Court Strikes Down Debit Pricing And Routing Rules, Orders Fed ‘Back to Drawing Board’

In one of the most dramatic developments of the year in the electronic-payments business, a federal judge on Wednesday struck down the Federal Reserve Board’s pricing and routing rules for debit card transactions, arguing the banking regulator misinterpreted federal law.

The rules, which implemented the Durbin Amendment to the 2010 Dodd-Frank Act, have been in effect for more than a year and rose out of one of the most contentious lobbying efforts ever seen in the payments industry. Now the once-settled issues of interchange caps and transaction-routing choice for merchants have been thrown into a cocked hat.

“Whether people like or don’t like Durbin, everyone has adjusted to the current status quo,” says Tony Hayes, a debit expert and partner at Oliver Wyman, a Boston-based consultancy. “To have this thrown wide open again is going to create upheaval.  It’s a massive change.”

In a stinging 58-page opinion, Judge Richard J. Leon of the U.S. District Court for the District of Columbia said the Fed misread the Durbin Amendment’s clear language in crafting its debit-interchange limit of 21 cents plus 0.05%, plus a penny allowed for fraud losses. That rule took effect in October 2011. The Fed’s routing rule, which requires at least two unaffiliated networks for each card, also violates the intent of the law, Leon said, arguing that the statute requires that each transaction offer at least two networks for each authentication method, PIN or signature. The Fed’s routing regulation took effect in April of last year.

In vacating the existing debit-interchange ceiling and routing rule, Leon issued a stay of his order to give the Fed time to rewrite its regulations. He also invited briefs on how long the stay should be and whether the current rules should remain in effect until the Fed devises new ones. A status conference on these matters is set for Aug. 14.

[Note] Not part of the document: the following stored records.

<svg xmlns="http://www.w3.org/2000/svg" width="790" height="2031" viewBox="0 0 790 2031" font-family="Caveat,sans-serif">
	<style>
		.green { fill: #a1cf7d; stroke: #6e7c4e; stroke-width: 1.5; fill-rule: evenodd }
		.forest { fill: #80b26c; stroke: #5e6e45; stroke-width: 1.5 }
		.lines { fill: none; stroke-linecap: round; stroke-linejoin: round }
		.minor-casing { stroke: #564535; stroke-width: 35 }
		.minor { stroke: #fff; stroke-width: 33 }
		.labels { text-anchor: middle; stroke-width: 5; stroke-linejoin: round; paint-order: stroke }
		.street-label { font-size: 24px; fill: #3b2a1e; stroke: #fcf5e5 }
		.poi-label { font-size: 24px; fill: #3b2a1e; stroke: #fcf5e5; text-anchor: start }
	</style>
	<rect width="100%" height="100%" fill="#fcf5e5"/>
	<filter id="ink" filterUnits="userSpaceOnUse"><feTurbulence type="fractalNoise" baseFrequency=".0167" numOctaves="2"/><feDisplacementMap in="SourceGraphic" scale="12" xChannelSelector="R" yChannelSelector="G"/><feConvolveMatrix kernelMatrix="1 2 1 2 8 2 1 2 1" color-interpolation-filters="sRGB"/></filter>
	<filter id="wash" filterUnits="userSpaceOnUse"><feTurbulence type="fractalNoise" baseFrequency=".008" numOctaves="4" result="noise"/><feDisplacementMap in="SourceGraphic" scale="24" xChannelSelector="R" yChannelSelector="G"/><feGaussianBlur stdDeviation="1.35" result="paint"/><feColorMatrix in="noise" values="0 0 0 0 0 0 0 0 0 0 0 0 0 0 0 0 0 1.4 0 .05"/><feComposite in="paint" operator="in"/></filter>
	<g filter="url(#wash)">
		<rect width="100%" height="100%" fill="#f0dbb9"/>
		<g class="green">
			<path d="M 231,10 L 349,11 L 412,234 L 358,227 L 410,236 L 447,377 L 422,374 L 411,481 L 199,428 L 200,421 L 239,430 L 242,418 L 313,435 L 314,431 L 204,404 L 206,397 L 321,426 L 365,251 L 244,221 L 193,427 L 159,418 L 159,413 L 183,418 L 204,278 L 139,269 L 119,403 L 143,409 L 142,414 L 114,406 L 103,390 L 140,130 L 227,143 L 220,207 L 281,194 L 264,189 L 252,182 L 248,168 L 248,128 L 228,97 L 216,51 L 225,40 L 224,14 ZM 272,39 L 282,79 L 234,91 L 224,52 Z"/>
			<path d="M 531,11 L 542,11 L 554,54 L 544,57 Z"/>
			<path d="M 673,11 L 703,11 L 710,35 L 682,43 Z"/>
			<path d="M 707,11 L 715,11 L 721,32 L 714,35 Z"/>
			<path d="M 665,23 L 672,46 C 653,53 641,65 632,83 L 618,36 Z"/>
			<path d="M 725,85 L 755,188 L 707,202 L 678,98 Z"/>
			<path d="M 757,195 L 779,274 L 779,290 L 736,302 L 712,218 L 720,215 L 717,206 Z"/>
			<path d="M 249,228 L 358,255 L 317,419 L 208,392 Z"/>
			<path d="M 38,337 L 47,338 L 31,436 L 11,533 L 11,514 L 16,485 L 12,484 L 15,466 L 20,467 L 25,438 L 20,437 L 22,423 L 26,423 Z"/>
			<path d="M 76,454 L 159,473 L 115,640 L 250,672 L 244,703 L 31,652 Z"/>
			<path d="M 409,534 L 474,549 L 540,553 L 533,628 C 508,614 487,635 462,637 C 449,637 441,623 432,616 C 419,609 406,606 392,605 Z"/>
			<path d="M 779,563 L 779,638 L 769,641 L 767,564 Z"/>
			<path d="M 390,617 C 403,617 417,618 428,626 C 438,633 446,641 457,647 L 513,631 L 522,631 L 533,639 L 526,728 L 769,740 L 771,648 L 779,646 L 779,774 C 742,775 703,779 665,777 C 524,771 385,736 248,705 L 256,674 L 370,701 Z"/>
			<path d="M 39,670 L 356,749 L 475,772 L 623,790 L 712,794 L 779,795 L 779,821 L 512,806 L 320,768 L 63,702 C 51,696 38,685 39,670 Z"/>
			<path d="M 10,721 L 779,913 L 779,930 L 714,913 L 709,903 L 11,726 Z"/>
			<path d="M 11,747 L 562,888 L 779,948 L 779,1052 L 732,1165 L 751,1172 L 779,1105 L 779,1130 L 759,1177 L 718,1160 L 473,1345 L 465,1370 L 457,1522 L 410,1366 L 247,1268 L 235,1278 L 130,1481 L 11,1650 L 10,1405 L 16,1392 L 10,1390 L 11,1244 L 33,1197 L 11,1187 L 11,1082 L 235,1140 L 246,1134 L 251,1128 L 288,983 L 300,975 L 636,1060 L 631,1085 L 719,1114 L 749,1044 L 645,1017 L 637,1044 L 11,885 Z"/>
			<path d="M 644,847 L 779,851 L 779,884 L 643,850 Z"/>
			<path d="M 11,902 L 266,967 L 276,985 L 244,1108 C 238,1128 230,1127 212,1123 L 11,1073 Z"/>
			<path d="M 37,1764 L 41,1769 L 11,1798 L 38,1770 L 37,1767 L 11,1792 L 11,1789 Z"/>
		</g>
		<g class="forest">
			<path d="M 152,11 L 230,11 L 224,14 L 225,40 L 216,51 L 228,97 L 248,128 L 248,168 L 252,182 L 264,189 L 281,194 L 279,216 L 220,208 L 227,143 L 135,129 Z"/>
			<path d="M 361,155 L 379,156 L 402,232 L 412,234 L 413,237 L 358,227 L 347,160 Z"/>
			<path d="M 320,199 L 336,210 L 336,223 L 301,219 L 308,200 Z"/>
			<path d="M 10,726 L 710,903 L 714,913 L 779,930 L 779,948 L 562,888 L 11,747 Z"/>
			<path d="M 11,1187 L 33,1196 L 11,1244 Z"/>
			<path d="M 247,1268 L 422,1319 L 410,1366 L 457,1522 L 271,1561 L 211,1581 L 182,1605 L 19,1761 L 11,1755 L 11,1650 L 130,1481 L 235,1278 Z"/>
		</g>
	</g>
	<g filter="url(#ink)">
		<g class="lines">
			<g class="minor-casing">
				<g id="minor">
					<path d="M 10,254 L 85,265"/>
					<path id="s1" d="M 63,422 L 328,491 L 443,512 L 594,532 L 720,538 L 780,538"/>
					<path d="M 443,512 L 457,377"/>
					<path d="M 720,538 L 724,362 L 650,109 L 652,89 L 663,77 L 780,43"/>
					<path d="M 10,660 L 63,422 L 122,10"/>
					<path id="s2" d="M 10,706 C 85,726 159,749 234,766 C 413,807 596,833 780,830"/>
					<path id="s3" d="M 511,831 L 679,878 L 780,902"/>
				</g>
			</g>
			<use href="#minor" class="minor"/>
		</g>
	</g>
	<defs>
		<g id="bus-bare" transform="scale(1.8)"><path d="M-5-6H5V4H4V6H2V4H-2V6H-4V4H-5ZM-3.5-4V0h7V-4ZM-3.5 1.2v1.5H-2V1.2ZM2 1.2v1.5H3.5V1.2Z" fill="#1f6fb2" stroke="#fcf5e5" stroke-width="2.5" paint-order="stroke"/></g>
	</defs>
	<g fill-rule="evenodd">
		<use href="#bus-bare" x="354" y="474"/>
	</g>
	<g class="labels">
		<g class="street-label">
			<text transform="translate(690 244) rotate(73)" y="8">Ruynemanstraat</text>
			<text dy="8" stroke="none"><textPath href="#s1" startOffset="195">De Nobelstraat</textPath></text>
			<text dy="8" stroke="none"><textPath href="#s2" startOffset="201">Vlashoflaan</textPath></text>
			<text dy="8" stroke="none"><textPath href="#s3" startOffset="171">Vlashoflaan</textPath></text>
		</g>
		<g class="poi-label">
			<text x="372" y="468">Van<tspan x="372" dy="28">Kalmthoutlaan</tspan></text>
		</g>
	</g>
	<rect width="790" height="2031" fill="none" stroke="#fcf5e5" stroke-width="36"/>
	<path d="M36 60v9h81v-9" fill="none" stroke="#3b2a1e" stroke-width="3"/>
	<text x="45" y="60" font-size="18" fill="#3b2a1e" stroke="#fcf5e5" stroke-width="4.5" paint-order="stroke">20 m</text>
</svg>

A Fed spokesperson did not immediately return a call seeking comment on the decision.

Groups representing merchant interests were jubilant. “Today\’s decision is a victory for small businesses and consumers across the country,” said the Merchants Payments Coalition, a merchant group formed to lobby on interchange issues, in a statement. “The court has told the Federal Reserve to go back to the drawing board on debit card swipe fees to make sure the fees are reasonable and proportional to what it costs banks to process debit transactions.”

Mallory Duncan, senior vice president and general counsel for The National Retail Federation, one of six merchants and merchant groups whose November 2011 lawsuit against the Fed led to Wednesday’s decision, said the Fed had failed to carry out the will of Congress. “The court rightly ruled against them as a result,” he said in a statement. “Today’s decision is the first step in setting these initial wrongs right and will ensure that swipe-fee reform is done correctly.”

Besides the NRF, the other five plaintiffs in the case are: NACS (a trade group for convenience stores); the Food Marketing Institute; Miller Oil Co.; Boscov’s Department Store LLC; and the National Restaurant Association.

A coalition of financial-institution trade groups, meanwhile, blasted Leon’s opinion, arguing it will benefit retailers at the expense of consumers. “This is an extraordinary decision that will have major repercussions for customers of both small and large financial institutions,” said coalition spokesman Chris Matthews, in a statement. “The Fed’s rule was already causing consumer harm and now it looks like it will only get worse.”

The coalition includes Credit Union National Association; Independent Community Bankers of America; National Association of Federal Credit Unions; National Bankers Association; Midsize Bank Coalition of America; Consumer Bankers Association; The Clearing House Association; American Bankers Association; and The Financial Services Roundtable.

While Judge Leon’s verdict came as a surprise to observers accustomed to courts granting wide latitude to regulators in how they read the law, attorneys representing merchant interests say in this case the Fed had strayed too far from the intent of the Durbin Amendment. “Although agencies have discretion to interpret the law, they can’t depart from the law,” Doug Cantor, counsel for the MPC, tells Digital Transactions News.

Indeed, Leon’s opinion offers one blunt assessment after another of how the judge saw the Fed veering away from the intent of the law. On the matter of interchange caps, for example, he charges the Fed with allowing too many extraneous costs in setting its cap: “Accordingly, I find that the text and structure of the Durbin Amendment…are clear with regard to what costs the Board may consider in setting the interchange fee standard: Incremental [authorization, clearing, and settlement] costs of individual transactions incurred by issuers may be considered. That’s it!”

On the routing question, the opinion issues a sharp rebuke: “The Board\’s Final Rule not only fails to carry out Congress’s intention; it effectively countermands it!”